Forex markets continue highly correlated to a broad range of asset classes, with the US Dollar and Japanese Yen especially sensitive to price moves in the Dow Jones, Oil, and other major risk barometers. It has never been more important to monitor price moves across major asset classes, as we see that currencies remain almost inextricably linked to moves in broader asset classes.
In fact, the correlation between the Euro/US Dollar pair and the Dow Jones has picked up significantly through recent trade—emphasizing the inter-connectedness of major financial markets and currencies. We likewise see that major forex pairs are increasingly correlated between themselves, and such an effect tells us that US Dollar and Japanese Yen have been the primary movers of forex market volatility through recent trade.
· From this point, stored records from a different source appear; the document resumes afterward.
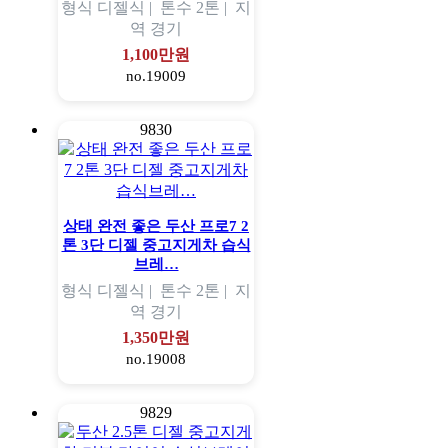
형식
디젤식 |
톤수
2톤 |
지
역
경기
1,100만원
no.19009
9830
상태 완전 좋은 두산 프로7 2
톤 3단 디젤 중고지게차 습식
브레…
형식
디젤식 |
톤수
2톤 |
지
역
경기
1,350만원
no.19008
9829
Forex correlations against Oil, Gold, and the Dow Jones Industrials Average for the past 20 trading days:
The correlation between the US Dollar/Japanese Yen pair and the Dow Jones Industrials Average is currently near its highest in at least 10 years, as increasingly risk-averse markets dominate price action in the USDJPY. Every downward move in global equity indices encourages traders to close short positions in the low-yielding Yen—fully consistent with the broader theme of financial deleveraging. Continued losses in the Dow and other major markets would likely lead to further JPY rallies.
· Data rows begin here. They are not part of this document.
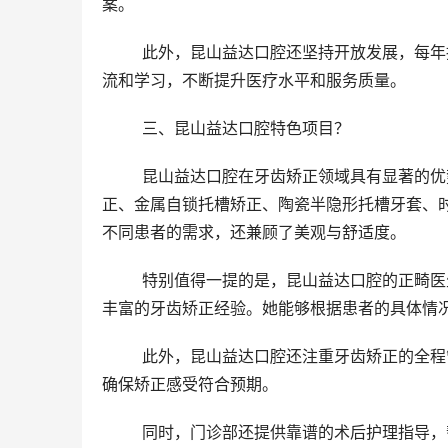
案。
	此外，昆山益达口腔还坚持开放发展，每年招募口腔医学人才全职来院工作，并鼓励医护人员参加行业学术交
流和学习，不断提升医疗水平和服务质量。
	三、昆山益达口腔特色项目？
	昆山益达口腔在牙齿矫正领域具有显著的优势和特色。门诊部提供了多种牙齿矫正方案，包括传统金属托槽矫
正、金属自锁托槽矫正、陶瓷半隐形托槽牙套、
不同患者的需求，还兼顾了美观与舒适度。
	特别值得一提的是，昆山益达口腔的正畸医生浦海亚医生技术扎实，不仅拥有扎实的正畸理论基础，还积累了
丰富的牙齿矫正经验。她能够根据患者的具体情
	此外，昆山益达口腔还注重牙齿矫正的全程管理和服务。在矫正过程中，医生会定期为患者进行检查和调整，
确保矫正感受符合预期。
	同时，门诊部还提供靠谱的术后护理指导，帮助患者快速改善并减少并发症的发生。这些贴心的服务措施让患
The relationship between the highly risk-sensitive Australian dollar and the US Dow Jones Industrial Average has reached nearly-unprecedented levels. The broader theme of financial market deleveraging has hit the otherwise commodity-sensitive currency especially hard. Given sharp coincident declines in commodities and stock markets, many traders have had little choice but to close previously-profitable Australian dollar positions. Further deleveraging across all asset classes will likely continue to affect the Aussie dollar and make it sensitive to moves in the Dow.
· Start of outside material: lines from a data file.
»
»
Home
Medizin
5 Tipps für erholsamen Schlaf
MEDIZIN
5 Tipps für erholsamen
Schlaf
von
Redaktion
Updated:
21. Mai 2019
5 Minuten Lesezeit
The Euro and Japanese Yen have had an increasingly negative correlation due to the fact that they stand on opposite ends of the global leverage spectrum. On one side, we saw that traders increasingly borrowed Japanese Yen at a low interest rate to fund investments in other currencies. On the other, we saw that leveraged investors aggressively sought profitable investments in the previously high-flying Euro. Thus aggressive financial deleveraging—much like we saw at the end of the tech bubble burst in 2001—has actually made the JPYUSD and EURUSD negatively correlated despite their common USD base.
Gold has lost much of its correlation to the US dollar and the Euro/US dollar pair, as global risk aversion has become the main driver of gold price action. Continuing with the theme of broader market deleveraging, we see that the gold has actually lost much of its attractiveness as a hedge against broader financial market turmoil. This has made it increasingly uncorrelated with the US dollar, as the Greenback has very much benefitted from continued bouts of financial market duress.